Juvenile offenders certified as adults would normally go to an adult prison facility. But in 1995, a program was created in Missouri to change the trajectory of those offenders.
Missouri’s Dual Jurisdiction Program allows juvenile offenders under the age of 17 ½ who have been certified as adults to stay in the custody of the Division of Youth Services. Typically, both male and female juvenile offenders are placed in the program for up to 4 years where they receive job training, vocational training and participate in group therapy. Upon completion of the program, a decision is determined about whether the offender is eligible for release or if they will be transferred to an adult facility.
Terance Irons, a former offender who successfully completed the program, is now on a better path because of the opportunity. He explained that he spent part of his teen years succumbing to pressure from peers in his neighborhood. He was convicted of a felony after driving a vehicle towards a police officer. Sarah Johnson, an assistant public defender in Missouri, met Irons when he was 16 years old. She suggested to the courts that sending Irons to the Montgomery City Youth Center to participate in the dual jurisdiction program would be more beneficial than prison.
“The jurisdiction program is one of the best programs for certified juveniles,” Johnson said. “It gives them the ability to graduate from high school, allows them to get college credit, and it gives them the ability to be a child.

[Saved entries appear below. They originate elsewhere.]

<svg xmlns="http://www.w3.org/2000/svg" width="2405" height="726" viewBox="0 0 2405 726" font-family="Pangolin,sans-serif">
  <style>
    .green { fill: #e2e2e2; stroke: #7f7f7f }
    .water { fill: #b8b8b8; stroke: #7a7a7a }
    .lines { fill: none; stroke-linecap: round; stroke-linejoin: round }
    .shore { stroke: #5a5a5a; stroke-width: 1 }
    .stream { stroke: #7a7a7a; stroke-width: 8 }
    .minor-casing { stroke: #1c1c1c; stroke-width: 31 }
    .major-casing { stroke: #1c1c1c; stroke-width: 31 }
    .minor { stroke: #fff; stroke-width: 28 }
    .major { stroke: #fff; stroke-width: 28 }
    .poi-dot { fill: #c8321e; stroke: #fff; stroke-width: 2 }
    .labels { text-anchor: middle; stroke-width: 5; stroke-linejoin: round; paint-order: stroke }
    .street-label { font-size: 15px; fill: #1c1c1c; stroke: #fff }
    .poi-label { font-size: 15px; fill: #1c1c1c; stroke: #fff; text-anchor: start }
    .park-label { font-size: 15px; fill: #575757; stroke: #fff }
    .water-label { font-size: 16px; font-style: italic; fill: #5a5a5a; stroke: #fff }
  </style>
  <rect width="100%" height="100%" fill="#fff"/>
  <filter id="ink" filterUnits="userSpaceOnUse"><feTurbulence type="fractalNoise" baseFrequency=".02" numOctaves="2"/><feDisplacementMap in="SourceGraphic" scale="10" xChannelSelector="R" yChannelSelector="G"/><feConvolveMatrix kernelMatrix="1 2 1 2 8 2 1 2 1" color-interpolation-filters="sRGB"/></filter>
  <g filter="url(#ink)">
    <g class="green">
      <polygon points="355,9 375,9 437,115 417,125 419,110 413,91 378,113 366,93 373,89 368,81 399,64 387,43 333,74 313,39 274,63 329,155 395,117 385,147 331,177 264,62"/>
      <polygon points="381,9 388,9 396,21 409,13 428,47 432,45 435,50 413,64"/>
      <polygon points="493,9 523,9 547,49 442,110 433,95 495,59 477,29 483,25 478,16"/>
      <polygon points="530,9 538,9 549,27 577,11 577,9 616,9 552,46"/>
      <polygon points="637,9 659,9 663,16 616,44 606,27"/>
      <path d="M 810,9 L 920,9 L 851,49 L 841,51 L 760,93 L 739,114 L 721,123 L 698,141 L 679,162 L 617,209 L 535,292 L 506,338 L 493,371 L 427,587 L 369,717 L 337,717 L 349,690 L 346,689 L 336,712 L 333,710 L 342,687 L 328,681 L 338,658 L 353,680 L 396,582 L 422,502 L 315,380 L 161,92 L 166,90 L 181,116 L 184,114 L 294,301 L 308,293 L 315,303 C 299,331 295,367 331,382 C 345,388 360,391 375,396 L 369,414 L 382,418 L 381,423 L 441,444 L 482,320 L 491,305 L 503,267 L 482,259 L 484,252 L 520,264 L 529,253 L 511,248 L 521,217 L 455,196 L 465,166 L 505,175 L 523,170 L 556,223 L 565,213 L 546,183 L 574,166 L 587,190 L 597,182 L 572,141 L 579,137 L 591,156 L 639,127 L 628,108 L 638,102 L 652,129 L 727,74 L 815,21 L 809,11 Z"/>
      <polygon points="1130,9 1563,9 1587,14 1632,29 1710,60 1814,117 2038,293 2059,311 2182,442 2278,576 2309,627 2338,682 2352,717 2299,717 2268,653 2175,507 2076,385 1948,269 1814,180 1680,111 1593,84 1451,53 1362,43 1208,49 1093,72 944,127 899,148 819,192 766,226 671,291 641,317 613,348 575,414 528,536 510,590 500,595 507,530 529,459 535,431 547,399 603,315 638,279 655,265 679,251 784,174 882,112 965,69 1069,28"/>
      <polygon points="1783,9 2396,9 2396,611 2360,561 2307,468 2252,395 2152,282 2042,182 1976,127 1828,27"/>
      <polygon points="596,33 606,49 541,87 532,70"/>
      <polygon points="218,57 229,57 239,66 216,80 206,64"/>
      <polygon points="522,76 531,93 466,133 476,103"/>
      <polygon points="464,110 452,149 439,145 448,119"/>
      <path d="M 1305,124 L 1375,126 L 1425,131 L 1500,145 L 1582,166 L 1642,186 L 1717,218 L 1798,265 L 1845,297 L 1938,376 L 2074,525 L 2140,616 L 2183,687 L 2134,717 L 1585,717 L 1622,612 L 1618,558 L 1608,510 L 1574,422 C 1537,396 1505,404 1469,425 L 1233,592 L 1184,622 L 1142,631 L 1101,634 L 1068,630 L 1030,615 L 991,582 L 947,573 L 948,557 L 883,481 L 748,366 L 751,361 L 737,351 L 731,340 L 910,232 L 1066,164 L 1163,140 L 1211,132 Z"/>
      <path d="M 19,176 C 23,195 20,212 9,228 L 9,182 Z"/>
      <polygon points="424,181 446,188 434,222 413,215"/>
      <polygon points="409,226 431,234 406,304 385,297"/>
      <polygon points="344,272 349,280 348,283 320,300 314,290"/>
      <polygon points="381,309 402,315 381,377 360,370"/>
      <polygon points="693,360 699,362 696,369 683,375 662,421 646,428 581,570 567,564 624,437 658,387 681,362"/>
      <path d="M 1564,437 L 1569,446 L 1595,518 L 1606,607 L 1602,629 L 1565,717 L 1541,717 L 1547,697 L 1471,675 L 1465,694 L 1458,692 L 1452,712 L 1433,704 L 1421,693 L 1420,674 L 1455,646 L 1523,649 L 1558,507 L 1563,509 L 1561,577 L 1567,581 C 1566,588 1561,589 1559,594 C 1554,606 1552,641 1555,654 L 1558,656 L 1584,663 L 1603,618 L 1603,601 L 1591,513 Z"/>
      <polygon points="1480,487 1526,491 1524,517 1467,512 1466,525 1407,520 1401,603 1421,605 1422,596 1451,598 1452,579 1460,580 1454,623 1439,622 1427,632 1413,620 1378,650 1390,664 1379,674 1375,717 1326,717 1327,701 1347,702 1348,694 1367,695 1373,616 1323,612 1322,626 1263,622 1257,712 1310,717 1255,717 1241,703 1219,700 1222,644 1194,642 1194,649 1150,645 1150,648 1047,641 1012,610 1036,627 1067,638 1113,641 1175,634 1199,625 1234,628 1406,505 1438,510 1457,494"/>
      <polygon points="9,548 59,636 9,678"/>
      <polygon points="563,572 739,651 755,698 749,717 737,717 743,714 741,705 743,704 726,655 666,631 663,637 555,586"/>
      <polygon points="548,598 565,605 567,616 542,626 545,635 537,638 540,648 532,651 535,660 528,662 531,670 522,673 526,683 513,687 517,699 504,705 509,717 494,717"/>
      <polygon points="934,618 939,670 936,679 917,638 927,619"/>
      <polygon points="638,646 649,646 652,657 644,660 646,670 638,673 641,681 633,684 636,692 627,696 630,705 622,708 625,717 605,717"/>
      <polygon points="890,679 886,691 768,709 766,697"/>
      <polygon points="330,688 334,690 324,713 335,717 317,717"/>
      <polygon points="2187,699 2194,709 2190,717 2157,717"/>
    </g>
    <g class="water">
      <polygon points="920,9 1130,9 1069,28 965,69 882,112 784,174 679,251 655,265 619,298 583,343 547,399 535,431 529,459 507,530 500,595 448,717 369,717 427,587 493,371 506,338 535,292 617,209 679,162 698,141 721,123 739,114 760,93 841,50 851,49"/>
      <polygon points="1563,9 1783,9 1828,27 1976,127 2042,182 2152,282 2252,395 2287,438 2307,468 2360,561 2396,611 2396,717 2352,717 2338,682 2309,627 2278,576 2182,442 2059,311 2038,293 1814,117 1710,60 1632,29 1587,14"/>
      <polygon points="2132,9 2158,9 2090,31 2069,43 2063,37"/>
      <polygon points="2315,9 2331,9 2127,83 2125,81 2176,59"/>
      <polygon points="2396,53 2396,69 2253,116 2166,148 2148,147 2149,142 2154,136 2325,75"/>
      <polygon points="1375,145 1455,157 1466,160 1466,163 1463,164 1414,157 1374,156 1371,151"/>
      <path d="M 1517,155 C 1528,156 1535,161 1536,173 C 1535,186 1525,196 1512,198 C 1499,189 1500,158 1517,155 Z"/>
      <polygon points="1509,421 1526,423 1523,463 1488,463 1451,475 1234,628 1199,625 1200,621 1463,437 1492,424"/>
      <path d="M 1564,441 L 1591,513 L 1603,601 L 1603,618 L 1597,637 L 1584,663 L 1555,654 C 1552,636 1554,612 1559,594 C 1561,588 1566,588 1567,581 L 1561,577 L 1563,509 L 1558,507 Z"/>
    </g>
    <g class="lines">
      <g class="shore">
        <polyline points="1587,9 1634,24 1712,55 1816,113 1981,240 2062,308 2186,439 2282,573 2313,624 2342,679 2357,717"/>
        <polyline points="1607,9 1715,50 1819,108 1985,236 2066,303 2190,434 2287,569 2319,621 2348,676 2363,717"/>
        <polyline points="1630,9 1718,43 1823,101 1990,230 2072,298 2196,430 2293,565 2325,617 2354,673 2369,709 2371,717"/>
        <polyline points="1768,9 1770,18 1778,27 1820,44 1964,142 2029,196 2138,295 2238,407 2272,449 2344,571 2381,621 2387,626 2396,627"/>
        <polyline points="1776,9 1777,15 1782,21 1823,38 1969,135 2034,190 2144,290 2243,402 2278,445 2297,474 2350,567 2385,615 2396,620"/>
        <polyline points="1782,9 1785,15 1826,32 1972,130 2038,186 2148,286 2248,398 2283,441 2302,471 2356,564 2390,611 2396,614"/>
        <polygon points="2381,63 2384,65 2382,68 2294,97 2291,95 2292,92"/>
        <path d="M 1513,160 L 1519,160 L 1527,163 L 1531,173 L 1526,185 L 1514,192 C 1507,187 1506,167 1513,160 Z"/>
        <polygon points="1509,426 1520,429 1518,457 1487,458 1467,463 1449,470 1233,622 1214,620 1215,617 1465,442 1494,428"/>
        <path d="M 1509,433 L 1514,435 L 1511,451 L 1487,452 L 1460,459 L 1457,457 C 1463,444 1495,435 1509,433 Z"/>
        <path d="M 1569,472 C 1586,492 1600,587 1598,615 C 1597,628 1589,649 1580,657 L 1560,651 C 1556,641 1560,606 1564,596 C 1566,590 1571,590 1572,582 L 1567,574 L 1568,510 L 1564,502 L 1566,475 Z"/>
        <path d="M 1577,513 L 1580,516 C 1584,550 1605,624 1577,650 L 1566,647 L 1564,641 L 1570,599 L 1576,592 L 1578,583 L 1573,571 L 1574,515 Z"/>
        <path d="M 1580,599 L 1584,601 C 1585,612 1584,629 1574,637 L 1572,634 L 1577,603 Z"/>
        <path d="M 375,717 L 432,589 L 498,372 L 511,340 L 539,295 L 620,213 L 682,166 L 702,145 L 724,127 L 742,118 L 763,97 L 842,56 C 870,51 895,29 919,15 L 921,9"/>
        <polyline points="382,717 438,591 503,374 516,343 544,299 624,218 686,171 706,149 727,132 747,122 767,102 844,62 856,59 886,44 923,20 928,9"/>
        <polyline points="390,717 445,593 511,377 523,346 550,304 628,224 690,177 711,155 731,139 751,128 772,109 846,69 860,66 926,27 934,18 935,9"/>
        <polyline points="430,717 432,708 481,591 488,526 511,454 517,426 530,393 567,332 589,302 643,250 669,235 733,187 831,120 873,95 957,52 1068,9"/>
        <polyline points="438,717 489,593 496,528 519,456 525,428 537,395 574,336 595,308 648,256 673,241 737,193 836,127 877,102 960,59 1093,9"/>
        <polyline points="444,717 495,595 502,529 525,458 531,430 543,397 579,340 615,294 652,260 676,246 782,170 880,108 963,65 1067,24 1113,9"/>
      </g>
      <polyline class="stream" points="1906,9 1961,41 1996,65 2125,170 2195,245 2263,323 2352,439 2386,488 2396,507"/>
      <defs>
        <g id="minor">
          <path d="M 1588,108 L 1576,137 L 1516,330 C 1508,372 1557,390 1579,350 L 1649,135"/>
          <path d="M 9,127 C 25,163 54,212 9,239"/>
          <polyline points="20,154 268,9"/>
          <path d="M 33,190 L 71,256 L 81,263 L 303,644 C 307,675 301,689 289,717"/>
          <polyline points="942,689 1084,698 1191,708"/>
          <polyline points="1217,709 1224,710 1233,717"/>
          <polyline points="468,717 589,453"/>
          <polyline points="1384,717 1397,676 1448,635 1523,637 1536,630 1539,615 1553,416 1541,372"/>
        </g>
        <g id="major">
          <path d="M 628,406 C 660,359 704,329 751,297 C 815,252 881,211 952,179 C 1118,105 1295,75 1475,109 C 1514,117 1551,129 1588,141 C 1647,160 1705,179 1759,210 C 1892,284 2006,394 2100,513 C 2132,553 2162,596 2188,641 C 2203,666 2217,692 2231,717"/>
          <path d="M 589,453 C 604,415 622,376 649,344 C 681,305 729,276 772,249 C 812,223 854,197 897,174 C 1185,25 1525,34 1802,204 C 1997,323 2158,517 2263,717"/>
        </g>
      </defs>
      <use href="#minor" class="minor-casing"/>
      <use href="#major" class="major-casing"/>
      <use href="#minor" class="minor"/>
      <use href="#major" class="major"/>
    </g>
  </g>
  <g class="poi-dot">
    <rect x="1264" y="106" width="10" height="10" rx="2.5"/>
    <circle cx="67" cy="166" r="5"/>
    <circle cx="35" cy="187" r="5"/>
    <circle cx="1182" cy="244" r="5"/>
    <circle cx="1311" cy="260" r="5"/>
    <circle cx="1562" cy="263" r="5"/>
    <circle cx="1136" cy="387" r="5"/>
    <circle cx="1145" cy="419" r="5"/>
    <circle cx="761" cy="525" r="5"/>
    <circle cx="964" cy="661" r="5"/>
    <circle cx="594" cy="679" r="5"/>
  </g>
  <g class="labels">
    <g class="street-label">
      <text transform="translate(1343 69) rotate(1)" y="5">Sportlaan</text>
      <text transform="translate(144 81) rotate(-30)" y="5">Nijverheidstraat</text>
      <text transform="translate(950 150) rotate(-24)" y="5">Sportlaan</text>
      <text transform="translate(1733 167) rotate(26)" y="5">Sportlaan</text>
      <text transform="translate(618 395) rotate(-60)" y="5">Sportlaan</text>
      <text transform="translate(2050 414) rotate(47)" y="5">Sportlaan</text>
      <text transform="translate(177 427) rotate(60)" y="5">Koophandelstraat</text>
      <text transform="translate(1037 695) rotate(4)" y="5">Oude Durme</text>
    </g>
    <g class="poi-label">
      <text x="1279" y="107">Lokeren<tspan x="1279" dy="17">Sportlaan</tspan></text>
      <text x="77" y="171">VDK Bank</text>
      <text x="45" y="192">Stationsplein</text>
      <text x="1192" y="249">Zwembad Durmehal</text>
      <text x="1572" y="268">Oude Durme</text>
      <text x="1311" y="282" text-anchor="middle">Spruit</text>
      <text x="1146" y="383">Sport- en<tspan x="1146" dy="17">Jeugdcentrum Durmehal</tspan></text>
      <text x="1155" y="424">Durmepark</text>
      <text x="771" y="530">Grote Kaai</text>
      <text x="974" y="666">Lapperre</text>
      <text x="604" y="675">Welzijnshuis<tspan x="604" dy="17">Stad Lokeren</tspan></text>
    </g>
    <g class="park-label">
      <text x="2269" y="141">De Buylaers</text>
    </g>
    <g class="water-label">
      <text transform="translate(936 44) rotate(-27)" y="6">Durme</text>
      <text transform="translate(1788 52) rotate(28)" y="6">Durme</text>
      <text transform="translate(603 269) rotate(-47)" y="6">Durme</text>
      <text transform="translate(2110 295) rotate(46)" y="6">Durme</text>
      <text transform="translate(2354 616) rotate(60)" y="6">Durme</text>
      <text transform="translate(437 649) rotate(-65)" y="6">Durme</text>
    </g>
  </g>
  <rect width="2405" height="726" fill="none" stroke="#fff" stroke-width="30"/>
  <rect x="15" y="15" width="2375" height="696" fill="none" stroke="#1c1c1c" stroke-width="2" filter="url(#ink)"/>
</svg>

One of the things that we forget about is that these certified juveniles are still children.”
Irons spent more than three years in the program and is finishing up a second full school year of college. “I think that it is one of the best programs we have here in Missouri and it worked for me,” Irons added. “So, if it can work for me, I think it can work for anybody.”
Johnson stated that state statue now requires all juvenile offenders convicted of a felony to be screened for the program.
Jack Garvey, a Missouri judge in the 22nd Circuit Court, who authorized Irons’ participation, explained that the program is not just beneficial as an alternative to adult prison, but also in providing the structure many juvenile offenders lack in order to stay on the right path.
“Every day, judges are faced with this decision of people like Terance who don’t have structure,” Garvey said. “And we’re fighting constantly this culture of ‘the streets.’ So, if we have a program where we can send someone where they have structure and training, it’s a great program.”
“Many times, when I have these situations with younger offenders, I’m thinking about putting them in [rehabilitation] to save their lives and to take them off of the streets for a couple of years so they’re not killed or arrested again,” he added
As of now, the Montgomery City Youth Center only accommodates 40 juvenile offenders, but both Garvey and Johnson hopes the program will soon be expanded.
“A program like this takes [juvenile offenders] and does a lot more than just warehousing them [in prison],” Garvey said.